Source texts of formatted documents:
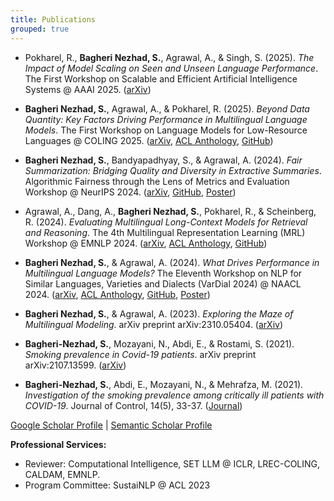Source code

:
 ```yaml
---
title: Publications
grouped: true
---
```

- Pokharel, R., **Bagheri Nezhad, S.**, Agrawal, A., & Singh, S. (2025). *The Impact of Model Scaling on Seen and Unseen Language Performance*. The First Workshop on Scalable and Efficient Artificial Intelligence Systems @ AAAI 2025. ([arXiv](https://arxiv.org/pdf/2501.05629))

- **Bagheri Nezhad, S.**, Agrawal, A., & Pokharel, R. (2025). *Beyond Data Quantity: Key Factors Driving Performance in Multilingual Language Models*. The First Workshop on Language Models for Low-Resource Languages @ COLING 2025. ([arXiv](https://arxiv.org/pdf/2412.12500), [ACL Anthology](https://aclanthology.org/2025.loreslm-1.18/), [GitHub](https://github.com/PortNLP/SHAP-MLLM-Analysis))

- **Bagheri Nezhad, S.**, Bandyapadhyay, S., & Agrawal, A. (2024). *Fair Summarization: Bridging Quality and Diversity in Extractive Summaries*. Algorithmic Fairness through the Lens of Metrics and Evaluation Workshop @ NeurIPS 2024. ([arXiv](https://arxiv.org/pdf/2411.07521), [GitHub](https://github.com/PortNLP/FairEXTSummarizer), [Poster](assets/docs/Poster-FairSummarization-AFME2024.pdf))

- Agrawal, A., Dang, A., **Bagheri Nezhad, S.**, Pokharel, R., & Scheinberg, R. (2024). *Evaluating Multilingual Long-Context Models for Retrieval and Reasoning*. The 4th Multilingual Representation Learning (MRL) Workshop @ EMNLP 2024. ([arXiv](https://arxiv.org/pdf/2409.18006), [ACL Anthology](https://aclanthology.org/2024.mrl-1.18/), [GitHub](https://github.com/PortNLP/mLongRR))

- **Bagheri Nezhad, S.**, & Agrawal, A. (2024). *What Drives Performance in Multilingual Language Models?* The Eleventh Workshop on NLP for Similar Languages, Varieties and Dialects (VarDial 2024) @ NAACL 2024. ([arXiv](https://arxiv.org/pdf/2404.19159), [ACL Anthology](https://aclanthology.org/2024.vardial-1.2/), [GitHub](https://github.com/PortNLP/MLLMs_performance), [Poster](assets/docs/Poster-WhatDrives-Vardial2024.pdf))

- **Bagheri Nezhad, S.**, & Agrawal, A. (2023). *Exploring the Maze of Multilingual Modeling*. arXiv preprint arXiv:2310.05404. ([arXiv](https://arxiv.org/pdf/2310.05404))

- **Bagheri-Nezhad, S.**, Mozayani, N., Abdi, E., & Rostami, S. (2021). *Smoking prevalence in Covid-19 patients*. arXiv preprint arXiv:2107.13599. ([arXiv](https://arxiv.org/pdf/2107.13599))

- **Bagheri-Nezhad, S.**, Abdi, E., Mozayani, N., & Mehrafza, M. (2021). *Investigation of the smoking prevalence among critically ill patients with COVID-19*. Journal of Control, 14(5), 33-37. ([Journal](https://joc.kntu.ac.ir/article-1-816-en.pdf))

[Google Scholar Profile](https://scholar.google.com/citations?user=EuHJq20AAAAJ&hl=en) | [Semantic Scholar Profile](https://www.semanticscholar.org/author/Sina-Bagheri-Nezhad/2257000051)

**Professional Services:**
- Reviewer: Computational Intelligence, SET LLM @ ICLR, LREC-COLING, CALDAM, EMNLP.
- Program Committee: SustaiNLP @ ACL 2023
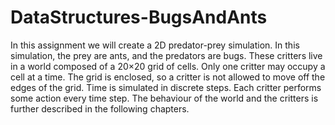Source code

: # DataStructures-BugsAndAnts

In this assignment we will create a 2D predator-prey simulation. In this simulation, the prey are ants, and
the predators are bugs. These critters live in a world composed of a 20×20 grid of cells. Only one critter
may occupy a cell at a time. The grid is enclosed, so a critter is not allowed to move off the edges of the grid.
Time is simulated in discrete steps. Each critter performs some action every time step. The behaviour of the
world and the critters is further described in the following chapters.
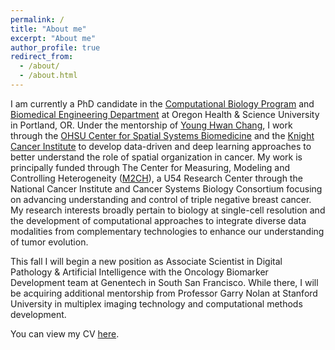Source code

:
 ```yaml
---
permalink: /
title: "About me"
excerpt: "About me"
author_profile: true
redirect_from: 
  - /about/
  - /about.html
---
```


I am currently a PhD candidate in the [Computational Biology Program](https://www.ohsu.edu/school-of-medicine/computational-biology) and [Biomedical Engineering Department](https://www.ohsu.edu/school-of-medicine/biomedical-engineering/about) at Oregon Health & Science University in Portland, OR. Under the mentorship of [Young Hwan Chang](https://sites.google.com/site/yhchangucb/home), I work through the [OHSU Center for Spatial Systems Biomedicine](https://www.ohsu.edu/spatial-systems-biomedicine-center) and the [Knight Cancer Institute](https://www.ohsu.edu/knight-cancer-institute) to develop data-driven and deep learning approaches to better understand the role of spatial organization in cancer. 
My work is principally funded through The Center for Measuring, Modeling and Controlling Heterogeneity ([M2CH](https://www.ohsu.edu/spatial-systems-biomedicine-center/measuring-modeling-and-controlling-heterogeneity-center-cancer)), a U54 Research Center through the National Cancer Institute and Cancer Systems Biology Consortium focusing on advancing understanding and control of triple negative breast cancer.  
My research interests broadly pertain to biology at single-cell resolution and the development of computational approaches to integrate diverse data modalities from complementary technologies to enhance our understanding of tumor evolution.

This fall I will begin a new position as Associate Scientist in Digital Pathology & Artificial Intelligence with the Oncology Biomarker Development team at Genentech in South San Francisco. While there, I will be acquiring additional mentorship from Professor Garry Nolan at Stanford University in multiplex imaging technology and computational methods development. 

You can view my CV [here](/files/schau_cv.pdf).

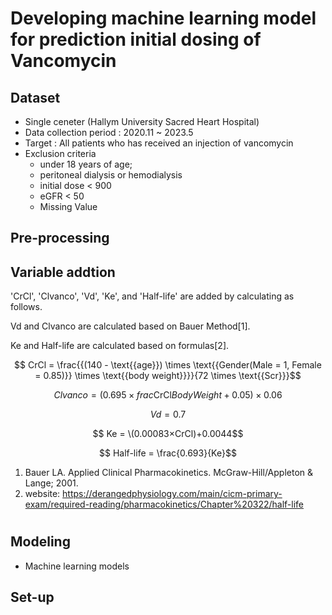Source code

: # Developing machine learning model for prediction initial dosing of Vancomycin


## Dataset
- Single ceneter (Hallym University Sacred Heart Hospital)
- Data collection period : 2020.11 ~ 2023.5
- Target : All patients who has received an injection of vancomycin
- Exclusion criteria
  - under 18 years of age;
  - peritoneal dialysis or hemodialysis
  - initial dose < 900
  - eGFR < 50
  - Missing Value

## Pre-processing

## Variable addtion

'CrCl', 'Clvanco', 'Vd', 'Ke', and 'Half-life' are added by calculating as follows.

Vd and Clvanco are calculated based on Bauer Method[1].

Ke and Half-life are calculated based on formulas[2].

$$ CrCl = \frac{{(140 - \text{{age}}) \times \text{{Gender(Male = 1, Female = 0.85)}} \times \text{{body weight}}}}{72 \times \text{{Scr}}}$$

$$ Clvanco =  (0.695 \times frac{\text{{CrCl}}}{BodyWeight} + 0.05) \times 0.06$$

$$Vd = 0.7 $$

$$ Ke = \(0.00083×CrCl)+0.0044$$

$$ Half-life = \frac{0.693}{Ke}$$


1. Bauer LA. Applied Clinical Pharmacokinetics. McGraw-Hill/Appleton & Lange; 2001.
2. website: https://derangedphysiology.com/main/cicm-primary-exam/required-reading/pharmacokinetics/Chapter%20322/half-life


# 

## Modeling

- Machine learning models




## Set-up 
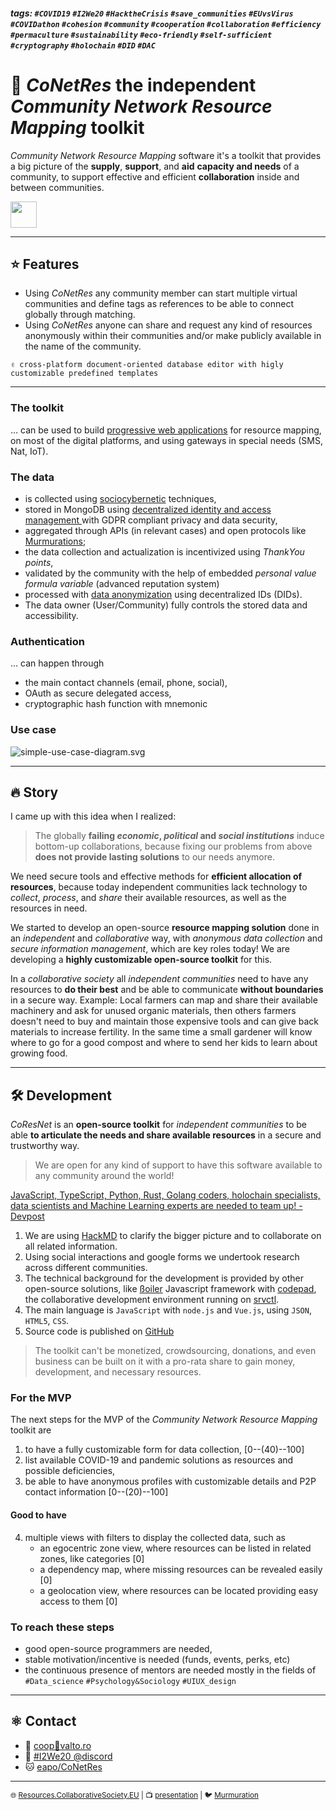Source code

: ##### tags: `#COVID19` `#I2We20` `#HacktheCrisis` `#save_communities` `#EUvsVirus` `#COVIDathon` `#cohesion` `#community` `#cooperation` `#collaboration` `#efficiency` `#permaculture` `#sustainability` `#eco-friendly` `#self-sufficient` `#cryptography` `#holochain` `#DID` `#DAC`

# 🌻 ***CoNetRes*** the independent *Community Network Resource Mapping* toolkit
*Community Network Resource Mapping* software it's a toolkit that provides a big picture of the **supply**, **support**, and **aid** **capacity and needs** of a community, to support effective and efficient **collaboration** inside and between communities.

<a href="https://devpost.com/software/i2we20-community-network-resource-mapping-toolkit-dev" target="_blank"><img style="margin: 0 auto; text-align:center;" src="https://devpost-challengepost.netdna-ssl.com/assets/reimagine2/devpost-logo-646bdf6ac6663230947a952f8d354cad.svg" height="42" /></a>


---

## ⭐ Features

- Using *CoNetRes* any community member can start multiple virtual communities and define tags as references to be able to connect globally through matching.
- Using *CoNetRes* anyone can share and request any kind of resources anonymously within their communities and/or make publicly available in the name of the community.

`✌ cross-platform document-oriented database editor with higly customizable predefined templates`

---

### The toolkit
&hellip; can be used to build [progressive web applications](https://en.wikipedia.org/wiki/Progressive_web_application) for resource mapping, on most of the digital platforms, and using gateways in special needs (SMS, Nat, IoT).

### The data
- is collected using [sociocybernetic](https://en.wikipedia.org/wiki/Sociocybernetics) techniques,
- stored in MongoDB using [decentralized identity and access management ](https://iop-stack.iop.rocks/dids-and-claims/specification/#/dac) with GDPR compliant privacy and data security,
- aggregated through APIs (in relevant cases) and open protocols like [Murmurations](https://murmurations.network/);
- the data collection and actualization is incentivized using *ThankYou points*,
- validated by the community with the help of embedded *personal value formula variable* (advanced reputation system)
- processed with [data anonymization](https://en.wikipedia.org/wiki/Data_anonymization) using decentralized IDs (DIDs).
- The data owner (User/Community) fully controls the stored data and accessibility.

### Authentication
&hellip; can happen through
- the main contact channels (email, phone, social),
- OAuth as secure delegated access,
- cryptographic hash function with mnemonic

### Use case

![simple-use-case-diagram.svg](https://raw.githubusercontent.com/eapo/CoNetRes/master/simple-use-case-diagram.svg)

---

## 🔥 Story

I came up with this idea when I realized:
> The globally **failing *economic*, *political* and *social institutions*** induce bottom-up collaborations, because fixing our problems from above **does not provide lasting solutions** to our needs anymore.

We need secure tools and effective methods for **efficient allocation of resources**, because today independent communities lack technology to *collect*, *process*, and *share* their available resources, as well as the resources in need.

We started to develop an open-source **resource mapping solution** done in an *independent* and *collaborative* way, with *anonymous data collection* and *secure information management*, which are key roles today! We are developing a **highly customizable open-source toolkit** for this.

In a *collaborative society* all *independent communities* need to have any resources to **do their best** and be able to communicate **without boundaries** in a secure way.
Example: Local farmers can map and share their available machinery and ask for unused organic materials, then others farmers doesn't need to buy and maintain those expensive tools and can give back materials to increase fertility. In the same time a small gardener will know where to go for a good compost and where to send her kids to learn about growing food.

---

## 🛠️ Development
*CoResNet* is an **open-source toolkit** for *independent communities* to be able **to articulate the needs and share available resources** in a secure and trustworthy way.

> We are open for any kind of support to have this software available to any community around the world!

[JavaScript, TypeScript, Python, Rust, Golang coders, holochain specialists, data scientists and Machine Learning experts are needed to team up! - Devpost](https://devpost.com/software/i2we20-community-network-resource-mapping-toolkit-dev/joins/pXX5uQfIV87UWdQpEjHzXA)

1. We are using [HackMD](https://hackmd.io) to clarify the bigger picture and to collaborate on all related information.
2. Using social interactions and google forms we undertook research across different communities.
3. The technical background for the development is provided by other open-source solutions, like [ßoiler](https://github.com/LaKing/boilerplate "is a modular framework for Javascript-based projects, mainly web applications") Javascript framework with [codepad](https://github.com/LaKing/codepad "Browser-based collaborative development environment"), the collaborative development environment running on [srvctl](https://github.com/LaKing/srvctl "Systemd based server and containerfarm manager").
4. The main language is `JavaScript` with `node.js` and `Vue.js`, using `JSON`, `HTML5`, `CSS`.
5. Source code is published on [GitHub](https://github.com/eapo/CoNetRes/)

> The toolkit can't be monetized, crowdsourcing, donations, and even business can be built on it with a pro-rata share to gain money, development, and necessary resources.

### For the MVP
The next steps for the MVP of the *Community Network Resource Mapping* toolkit are 
1. to have a fully customizable form for data collection, [0--(40)--100]
2. list available COVID-19 and pandemic solutions as resources and possible deficiencies,
3. be able to have anonymous profiles with customizable details and P2P contact information [0--(20)--100]

#### Good to have
4. multiple views with filters to display the collected data, such as
    - an egocentric zone view, where resources can be listed in related zones, like categories [0]
    - a dependency map, where missing resources can be revealed easily [0]
    - a geolocation view, where resources can be located providing easy access to them [0]

### To reach these steps
- good open-source programmers are needed,
- stable motivation/incentive is needed (funds, events, perks, etc)
- the continuous presence of mentors are needed mostly in the fields of `#Data_science` `#Psychology&Sociology` `#UIUX_design` 

---

## ⚛️ Contact
- 📧 [<i class="fa fa-envelope fa-fw"></i>coop<i class="fa fa-at"></i>🐒valto.ro](mailto:coop@valto.ro)
- 💬 [<i class="fa fa-comments fa-fw"></i> #I2We20 @discord](https://discord.gg/4nAz5vP)
- 🐱 [<i class="fa fa-github fa-fw"></i> eapo/CoNetRes](https://github.com/eapo/CoNetRes)

---

<small><i class="fa fa-globe fa-fw"></i> 🌐 [Resources.CollaborativeSociety.EU](http://resources.collaborativesociety.eu/) | 📺 [<i class="fa fa-desktop fa-fw"></i> presentation](https://hackmd.io/@eaposztrof/rJa8JEy_8) | 🐦 [<i class="fa fa-rss fa-fw"></i> Murmuration](http://oszt.6od.hu/d/murmurations_node.json)</small>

- _ACTIVITY_:
Copy out the range of lines above starting at the line with "- The data owner" and ending at the line with "## 🛠️ Development", exactly and including both.

- _SOLUTION TO THE EXERCISE_:
- The data owner (User/Community) fully controls the stored data and accessibility.

### Authentication
&hellip; can happen through
- the main contact channels (email, phone, social),
- OAuth as secure delegated access,
- cryptographic hash function with mnemonic

### Use case

![simple-use-case-diagram.svg](https://raw.githubusercontent.com/eapo/CoNetRes/master/simple-use-case-diagram.svg)

---

## 🔥 Story

I came up with this idea when I realized:
> The globally **failing *economic*, *political* and *social institutions*** induce bottom-up collaborations, because fixing our problems from above **does not provide lasting solutions** to our needs anymore.

We need secure tools and effective methods for **efficient allocation of resources**, because today independent communities lack technology to *collect*, *process*, and *share* their available resources, as well as the resources in need.

We started to develop an open-source **resource mapping solution** done in an *independent* and *collaborative* way, with *anonymous data collection* and *secure information management*, which are key roles today! We are developing a **highly customizable open-source toolkit** for this.

In a *collaborative society* all *independent communities* need to have any resources to **do their best** and be able to communicate **without boundaries** in a secure way.
Example: Local farmers can map and share their available machinery and ask for unused organic materials, then others farmers doesn't need to buy and maintain those expensive tools and can give back materials to increase fertility. In the same time a small gardener will know where to go for a good compost and where to send her kids to learn about growing food.

---

## 🛠️ Development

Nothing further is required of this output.